UN Paints Bleak Picture for Post-war Afghanistan

The report warned that unless problems were addressed Afghanistan would tumble into chaos.

KABUL, February 21, 2005 (IslamOnline.net & News Agencies) - More than three years after US-led forces overthrew the Taliban regime, the United Nations painted Monday, February 21, a bleak picture of the situation in Afghanistan.

The first ever Afghanistan Human Development Report warned that unless the lack of jobs, health care, education and political participation were addressed, “the fragile nation could easily tumble back into chaos,” reported Reuters.

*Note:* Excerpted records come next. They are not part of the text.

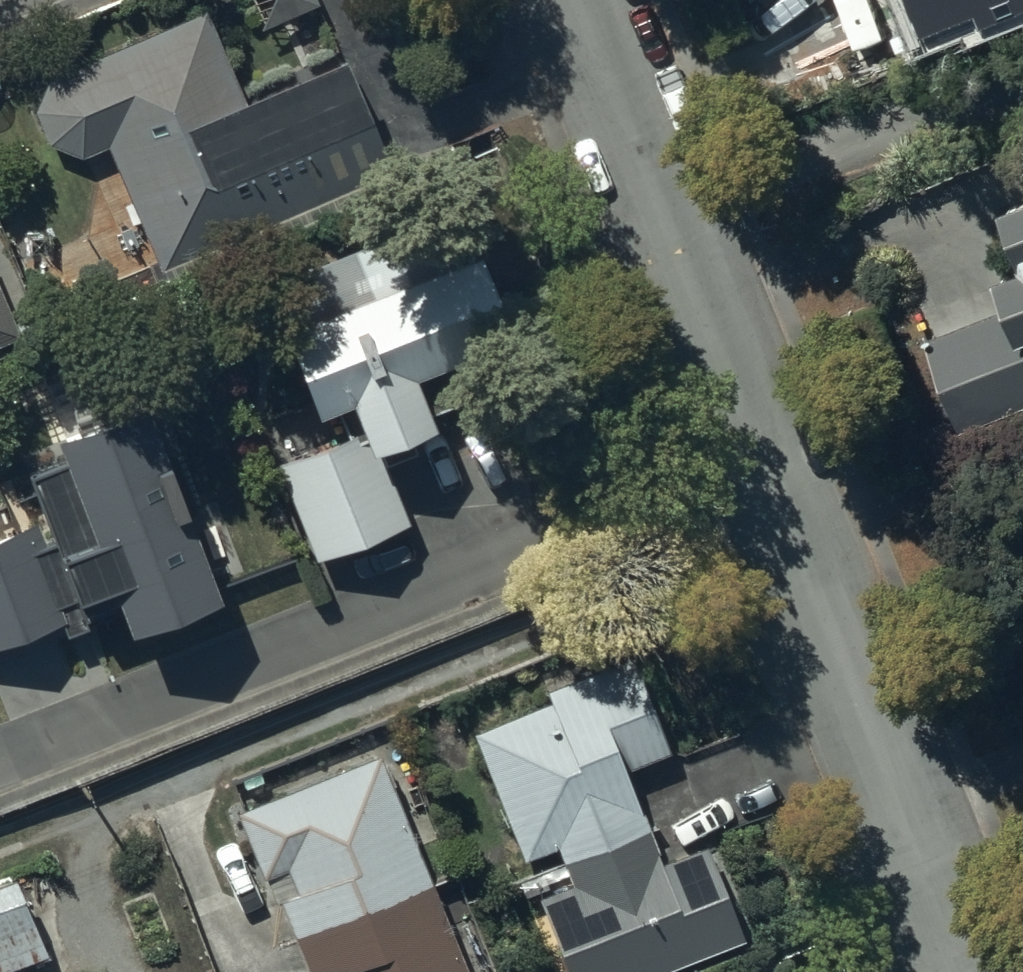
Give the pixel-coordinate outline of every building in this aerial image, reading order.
[(267,24),(318,0),(256,0),(267,24)] [(859,64),(937,33),(924,0),(834,0),(859,64)] [(390,166),(339,48),(240,92),(203,8),(48,74),(46,76),(44,79),(42,81),(40,84),(38,87),(37,90),(35,93),(34,96),(34,99),(33,102),(33,106),(33,109),(33,112),(33,115),(34,119),(34,122),(35,125),(37,128),(38,131),(40,134),(42,137),(44,139),(46,141),(48,144),(51,146),(54,148),(56,149),(59,151),(62,152),(66,153),(69,154),(72,154),(75,155),(78,155),(82,155),(107,144),(160,265),(390,166)] [(1002,196),(1022,255),(1022,189),(1002,196)] [(432,415),(428,407),(489,383),(473,343),(510,328),(475,240),(450,250),(434,209),(264,277),(281,318),(315,405),(332,398),(346,432),(275,459),(311,554),(408,517),(387,461),(416,450),(406,425),(432,415)] [(929,333),(962,425),(1022,403),(1022,258),(996,268),(1009,304),(929,333)] [(15,331),(0,294),(0,338),(15,331)] [(142,392),(53,426),(66,460),(30,474),(43,510),(0,526),(0,638),(58,615),(63,630),(87,620),(84,613),(119,600),(127,622),(216,588),(142,392)] [(474,728),(522,855),(556,843),(562,859),(529,871),(567,971),(650,971),(745,936),(707,837),(659,855),(625,766),(668,750),(632,653),(544,686),(549,700),(474,728)] [(378,747),(235,806),(262,873),(266,872),(307,971),(469,971),(378,747)] [(10,872),(0,877),(0,971),(45,951),(10,872)]
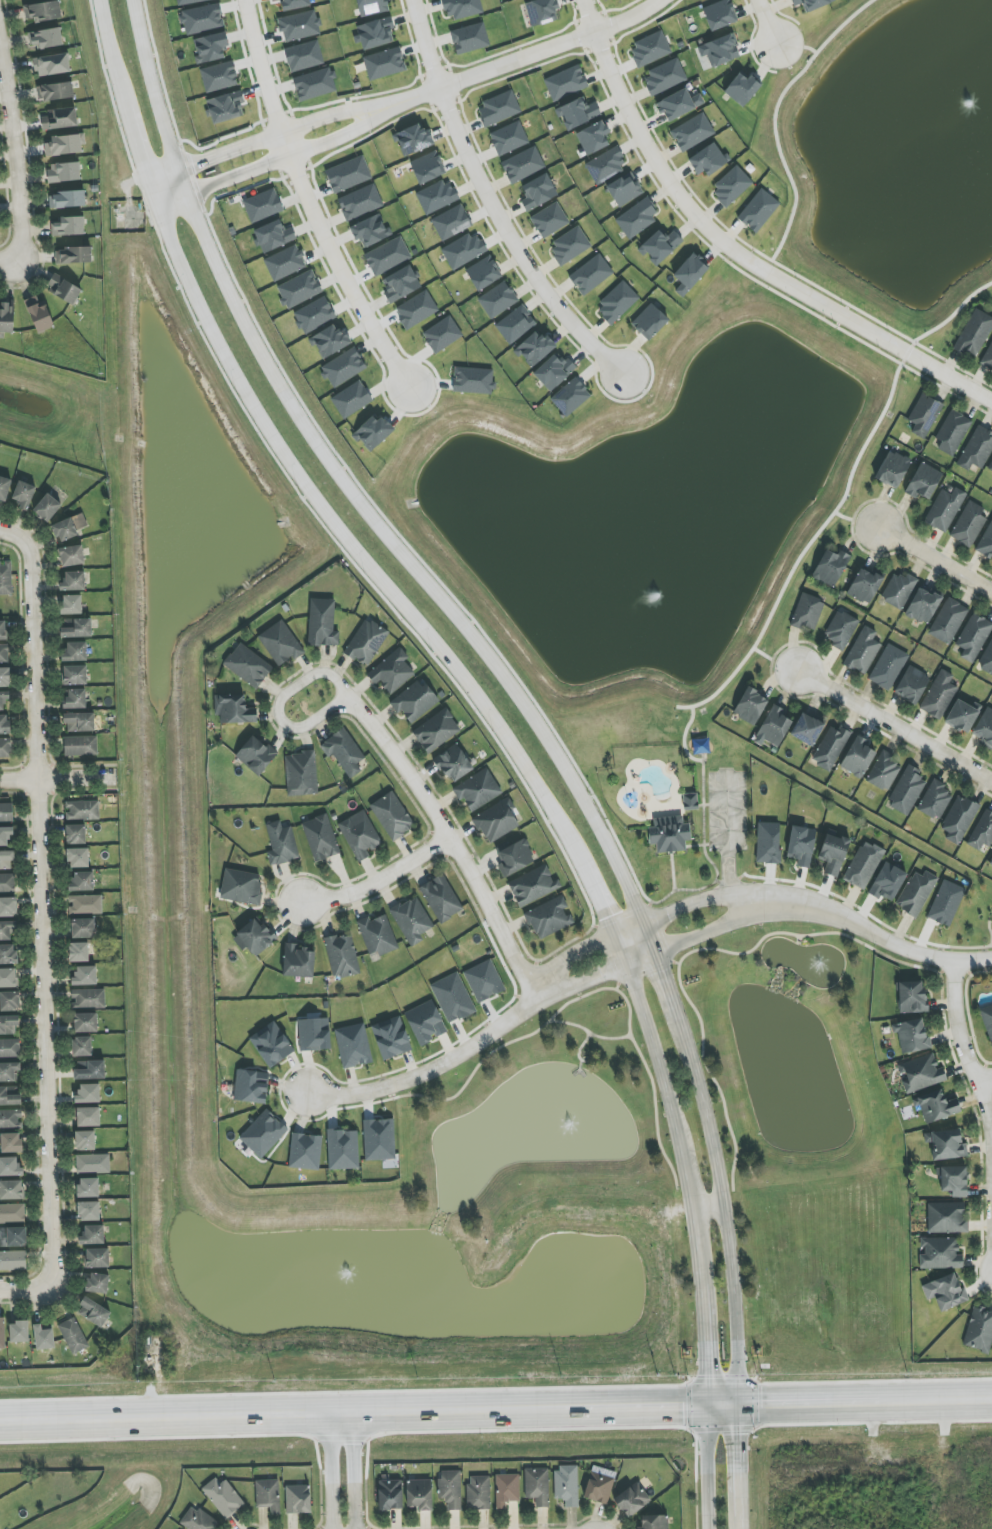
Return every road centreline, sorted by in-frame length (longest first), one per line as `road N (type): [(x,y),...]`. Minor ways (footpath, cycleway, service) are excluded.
road 1 (tertiary): [(99,0),(131,131),(170,240),(224,352),(302,474),(558,807),(614,933)]
road 2 (tertiary): [(0,1419),(991,1395)]
road 3 (tertiary): [(646,923),(583,792),(329,458),(255,338),(188,198)]
road 4 (residential): [(0,531),(17,537),(30,557),(51,1263),(40,1287)]
road 5 (residential): [(991,403),(732,251),(686,207),(625,108),(584,0)]
road 6 (residential): [(413,0),(439,88),(487,196),(557,308),(622,375)]
road 7 (residential): [(242,0),(312,217),(408,390)]
road 8 (tertiary): [(741,1402),(722,1208),(679,1016)]
road 9 (residential): [(540,1001),(449,838),(348,696)]
road 10 (residential): [(661,0),(384,110)]
road 11 (residential): [(738,904),(808,907),(929,957),(991,958)]
road 12 (residential): [(305,1095),(387,1087),(479,1043),(540,1001)]
road 13 (residential): [(738,904),(721,897),(695,902),(614,933),(561,963),(540,1001)]
road 14 (residential): [(796,670),(991,781)]
road 15 (residential): [(540,1001),(708,931),(738,904)]
road 16 (residential): [(188,198),(364,131),(384,110)]
road 17 (residential): [(384,110),(355,110),(181,177)]
road 18 (residential): [(19,264),(0,66)]
road 19 (residential): [(348,696),(333,677),(313,675),(282,695),(277,715),(291,729),(303,727),(348,696)]
road 20 (tertiary): [(181,177),(129,0)]
road 21 (tertiary): [(625,963),(677,1136)]
road 22 (residential): [(953,961),(958,1035),(991,1132)]
road 23 (residential): [(449,838),(379,884),(299,901)]
road 24 (residential): [(880,527),(991,591)]
road 25 (tertiary): [(704,1403),(707,1528)]

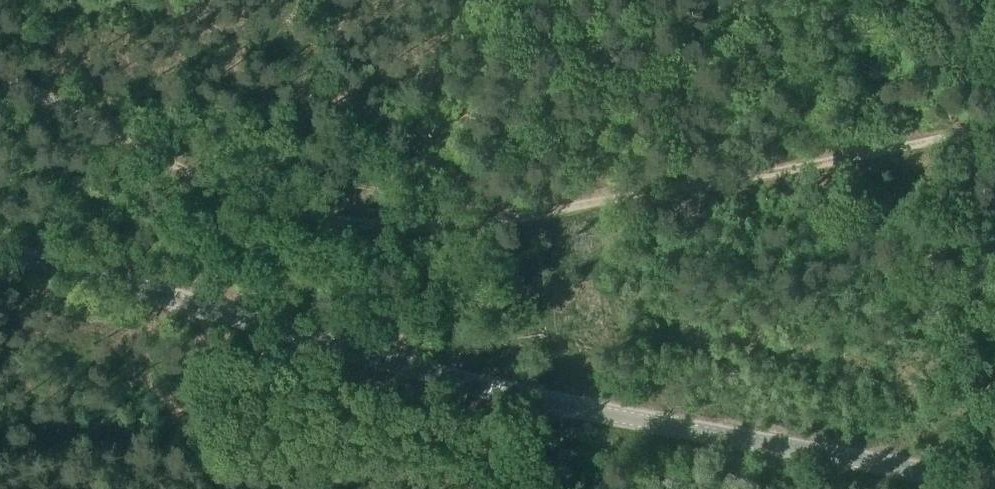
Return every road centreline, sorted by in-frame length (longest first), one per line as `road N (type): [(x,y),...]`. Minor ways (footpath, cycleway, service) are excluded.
road 1 (track): [(0,70),(195,173),(299,212),(391,227),(475,225),(994,127)]
road 2 (tertiary): [(994,488),(574,412),(0,249)]

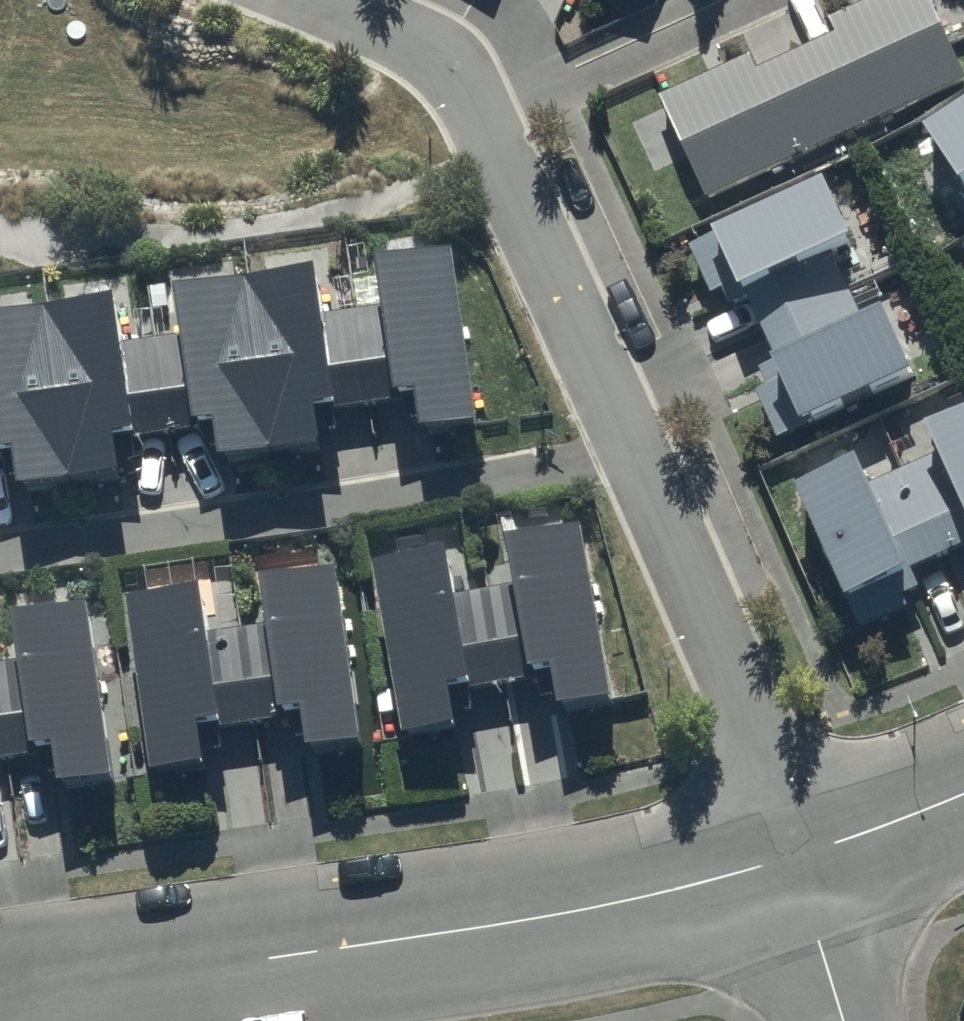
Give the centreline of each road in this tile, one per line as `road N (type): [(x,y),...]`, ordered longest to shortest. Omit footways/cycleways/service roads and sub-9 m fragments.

The document, prepared by the UN Development Program (UNDP) with government participation, said serious security problems remained and the country had some of the world's worst rates of life expectancy, conditions for women and children, and literacy.

“Despite the difficulties Afghan refugees are coming home in their millions with 1.8 million people returning from Pakistan and 600,000 coming back from Iran since the fall of the Taliban,” the report said.

However, many of them found no jobs or clean water to drink, warned the UN report.

Appalling Conditions

The report further said that conditions for women and children were especially dire, with one in five children dying before the age of five and one woman dying of pregnancy-related illness every 30 minutes.

“Of 300 children surveyed, 72 percent experienced the death of a relative and nearly all witnessed acts of violence, while two-thirds had seen dead bodies or body parts,” the report said.

It also found that the poorest 30 percent of the population received only nine percent of the national income, while the upper third received 55 percent.

While millions more Afghans were back at school, the report said, the education system remained the “worst in the word”, with 80 percent of schools destroyed or damaged in the years of the war.

Only 28.7 percent of Afghans over 15 could read and write and life expectancy at birth was just 44.5 years -- at least 20 years lower than that in neighboring states, and six years lower than the global average for least-developed countries, according to the UN report.

“Decades of conflict had taken a devastating toll, leaving Afghanistan near the bottom of the 177 countries covered in the UNDP human development index, just above Burundi, Mali, Burkina Faso, Niger and Sierra Leone.”

Drugs-Based Economy

Although Afghanistan's economy has grown by 25 to 30 percent since the fall of the Taliban, most of the country's economic activity is fuelled by illicit drugs, the report said.

The UN’s annual opium survey revealed in November that Afghanistan was still facing the threat of being a corrupt “narco-state” after the opium production rose by two thirds this year.

“The government needed to design a comprehensive development strategy and to create an environment dominated by the rule of law, not the gun,” the UNDP report said.

Int’l Commitments

The UN said the international community needed to take a broad and long-term view of Afghanistan's development.

The country needs multi-year commitments of international aid to fund long-term development, but that needs to be carefully directed to avoid dependency and disparities and Afghans needed to be better consulted over strategies.

“The overwhelming majority of people expressed their sense of pessimism and fear that reconstruction had bypassed the ordinary Afghan,” the UN report said.

It noted that the United States was spending $1 billion a month to fight its so-called war on terrorism, far less than what was being spent to curb the poverty that can breed militancy.

The UN report also had a message for Afghanistan's neighbors, saying there had been only partial progress in converting their interference to constructive engagement.

“The involvement of Afghanistan's neighbors seems to be aimed as much at maintaining options in case of renewed conflict as it does at contributing to peace-building and reconstruction.”

A UN rights investigator examining the situation in Afghanistan said on February 5 that US-led foreign troops had mistreated and tortured people in the war-torn country.

“There is a very unusual practice in Afghanistan, mainly foreign forces, who have taken upon themselves the right, without any legal process of arresting people, detaining them, mistreating them and possibly even torturing them,” Cherif Bassiouni, the UN-appointed Independent Expert on Human Rights in Afghanistan, had said.

The Human Rights Watch said in a recent report that the abuse of Afghan detainees by the US forces was “systematic” and not limited to a few cases.